◆ THE PROBLEM
Would you repeat exactly the part of the listing below that runs from the line containing "left shoulder: (490, 152)" down to the line containing "left shoulder: (187, 163)", inclusive, and nothing else?

────────────────────

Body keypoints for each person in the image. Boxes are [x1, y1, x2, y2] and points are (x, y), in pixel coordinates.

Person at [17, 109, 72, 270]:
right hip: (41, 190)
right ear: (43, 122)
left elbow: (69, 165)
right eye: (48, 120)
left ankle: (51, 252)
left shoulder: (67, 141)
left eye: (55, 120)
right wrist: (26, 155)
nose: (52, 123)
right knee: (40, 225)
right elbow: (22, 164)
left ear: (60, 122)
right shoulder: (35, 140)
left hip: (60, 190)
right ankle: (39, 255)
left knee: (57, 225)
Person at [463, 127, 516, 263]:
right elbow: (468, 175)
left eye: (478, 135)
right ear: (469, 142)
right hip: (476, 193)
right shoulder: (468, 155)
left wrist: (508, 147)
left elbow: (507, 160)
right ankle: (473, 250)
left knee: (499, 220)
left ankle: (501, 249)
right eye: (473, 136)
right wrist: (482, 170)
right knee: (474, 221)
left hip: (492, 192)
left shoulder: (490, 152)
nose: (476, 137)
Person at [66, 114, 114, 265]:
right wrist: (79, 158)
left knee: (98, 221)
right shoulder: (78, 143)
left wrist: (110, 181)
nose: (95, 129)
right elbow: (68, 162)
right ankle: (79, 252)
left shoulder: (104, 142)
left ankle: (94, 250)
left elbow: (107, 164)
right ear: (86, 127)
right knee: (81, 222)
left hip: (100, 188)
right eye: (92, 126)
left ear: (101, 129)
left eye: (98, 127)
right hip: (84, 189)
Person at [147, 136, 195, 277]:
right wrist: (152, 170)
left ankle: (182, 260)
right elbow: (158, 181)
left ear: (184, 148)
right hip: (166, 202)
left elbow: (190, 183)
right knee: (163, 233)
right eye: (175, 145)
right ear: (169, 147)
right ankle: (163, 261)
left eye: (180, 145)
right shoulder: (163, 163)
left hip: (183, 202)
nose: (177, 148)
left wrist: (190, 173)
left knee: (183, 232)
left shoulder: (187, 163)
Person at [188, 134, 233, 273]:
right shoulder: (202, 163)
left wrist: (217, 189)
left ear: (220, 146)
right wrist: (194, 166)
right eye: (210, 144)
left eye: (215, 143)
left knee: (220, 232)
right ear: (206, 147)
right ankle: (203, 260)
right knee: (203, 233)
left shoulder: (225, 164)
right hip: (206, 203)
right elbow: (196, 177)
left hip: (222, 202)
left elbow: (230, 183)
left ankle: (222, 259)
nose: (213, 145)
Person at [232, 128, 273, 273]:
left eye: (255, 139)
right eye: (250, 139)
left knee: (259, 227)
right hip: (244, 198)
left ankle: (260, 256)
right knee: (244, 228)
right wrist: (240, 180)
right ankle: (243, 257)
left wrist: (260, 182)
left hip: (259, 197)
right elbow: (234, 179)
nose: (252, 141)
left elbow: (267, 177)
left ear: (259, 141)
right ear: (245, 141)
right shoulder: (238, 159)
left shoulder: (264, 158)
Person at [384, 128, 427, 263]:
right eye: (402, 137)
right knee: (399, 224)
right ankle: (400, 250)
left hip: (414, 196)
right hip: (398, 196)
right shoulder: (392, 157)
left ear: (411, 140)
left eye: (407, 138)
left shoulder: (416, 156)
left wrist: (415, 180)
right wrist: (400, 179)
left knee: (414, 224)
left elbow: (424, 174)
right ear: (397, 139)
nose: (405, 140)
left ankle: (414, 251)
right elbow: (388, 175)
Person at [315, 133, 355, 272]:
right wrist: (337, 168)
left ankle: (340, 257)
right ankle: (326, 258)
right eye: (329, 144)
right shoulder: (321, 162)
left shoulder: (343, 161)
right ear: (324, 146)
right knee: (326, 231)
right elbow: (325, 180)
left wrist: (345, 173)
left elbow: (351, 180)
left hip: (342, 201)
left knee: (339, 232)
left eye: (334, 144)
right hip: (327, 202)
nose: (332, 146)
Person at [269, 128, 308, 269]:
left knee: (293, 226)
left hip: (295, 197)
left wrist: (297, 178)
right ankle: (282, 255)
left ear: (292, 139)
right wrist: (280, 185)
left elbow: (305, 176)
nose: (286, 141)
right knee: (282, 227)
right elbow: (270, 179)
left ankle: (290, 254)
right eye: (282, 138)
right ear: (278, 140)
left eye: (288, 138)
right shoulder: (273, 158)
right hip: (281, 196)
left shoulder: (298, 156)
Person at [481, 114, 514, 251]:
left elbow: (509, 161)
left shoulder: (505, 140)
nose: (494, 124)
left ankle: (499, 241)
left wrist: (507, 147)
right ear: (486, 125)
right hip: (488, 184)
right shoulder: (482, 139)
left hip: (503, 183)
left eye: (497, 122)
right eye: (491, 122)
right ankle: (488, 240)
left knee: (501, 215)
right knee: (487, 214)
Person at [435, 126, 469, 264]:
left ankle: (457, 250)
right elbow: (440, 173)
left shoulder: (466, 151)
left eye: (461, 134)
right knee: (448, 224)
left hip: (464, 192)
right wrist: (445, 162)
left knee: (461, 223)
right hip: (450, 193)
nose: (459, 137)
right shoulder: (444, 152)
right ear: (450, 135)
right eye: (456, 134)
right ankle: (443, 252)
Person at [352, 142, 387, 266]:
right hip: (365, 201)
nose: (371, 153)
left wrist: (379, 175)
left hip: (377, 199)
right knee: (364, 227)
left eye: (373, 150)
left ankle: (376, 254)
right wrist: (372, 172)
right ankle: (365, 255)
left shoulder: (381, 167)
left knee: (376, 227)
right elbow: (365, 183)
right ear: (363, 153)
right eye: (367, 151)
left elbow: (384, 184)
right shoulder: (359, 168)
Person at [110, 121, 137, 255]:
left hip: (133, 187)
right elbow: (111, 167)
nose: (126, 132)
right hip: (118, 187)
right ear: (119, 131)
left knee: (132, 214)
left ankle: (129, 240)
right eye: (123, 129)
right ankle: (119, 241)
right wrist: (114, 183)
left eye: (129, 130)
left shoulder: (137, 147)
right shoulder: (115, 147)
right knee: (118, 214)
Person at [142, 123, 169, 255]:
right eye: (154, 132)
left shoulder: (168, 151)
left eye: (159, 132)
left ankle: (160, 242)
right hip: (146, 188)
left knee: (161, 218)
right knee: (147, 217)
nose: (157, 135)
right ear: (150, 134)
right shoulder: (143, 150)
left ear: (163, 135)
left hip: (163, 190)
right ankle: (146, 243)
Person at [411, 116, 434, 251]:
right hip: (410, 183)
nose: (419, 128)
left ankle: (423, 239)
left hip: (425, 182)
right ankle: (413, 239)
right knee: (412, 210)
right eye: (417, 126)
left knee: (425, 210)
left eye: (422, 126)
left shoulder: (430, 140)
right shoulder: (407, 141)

────────────────────

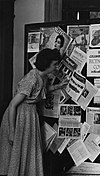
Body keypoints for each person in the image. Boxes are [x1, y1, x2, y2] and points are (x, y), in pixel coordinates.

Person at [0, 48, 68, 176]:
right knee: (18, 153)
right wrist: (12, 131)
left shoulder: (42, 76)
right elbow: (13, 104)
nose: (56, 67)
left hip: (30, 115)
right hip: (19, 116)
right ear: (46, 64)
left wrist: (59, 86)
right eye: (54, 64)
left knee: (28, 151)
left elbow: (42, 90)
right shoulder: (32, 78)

────────────────────

◆ COMPLETED EXERCISE
left shoulder: (490, 152)
nose: (476, 137)
Person at [66, 114, 114, 265]:
right wrist: (79, 158)
left knee: (98, 221)
right shoulder: (78, 143)
left wrist: (110, 181)
nose: (95, 129)
right elbow: (68, 162)
right ankle: (79, 252)
left shoulder: (104, 142)
left ankle: (94, 250)
left elbow: (107, 164)
right ear: (86, 127)
right knee: (81, 222)
left hip: (100, 188)
right eye: (92, 126)
left ear: (101, 129)
left eye: (98, 127)
right hip: (84, 189)
Person at [147, 136, 195, 277]:
right wrist: (152, 170)
left ankle: (182, 260)
right elbow: (158, 181)
left ear: (184, 148)
right hip: (166, 202)
left elbow: (190, 183)
right knee: (163, 233)
right eye: (175, 145)
right ear: (169, 147)
right ankle: (163, 261)
left eye: (180, 145)
right shoulder: (163, 163)
left hip: (183, 202)
nose: (177, 148)
left wrist: (190, 173)
left knee: (183, 232)
left shoulder: (187, 163)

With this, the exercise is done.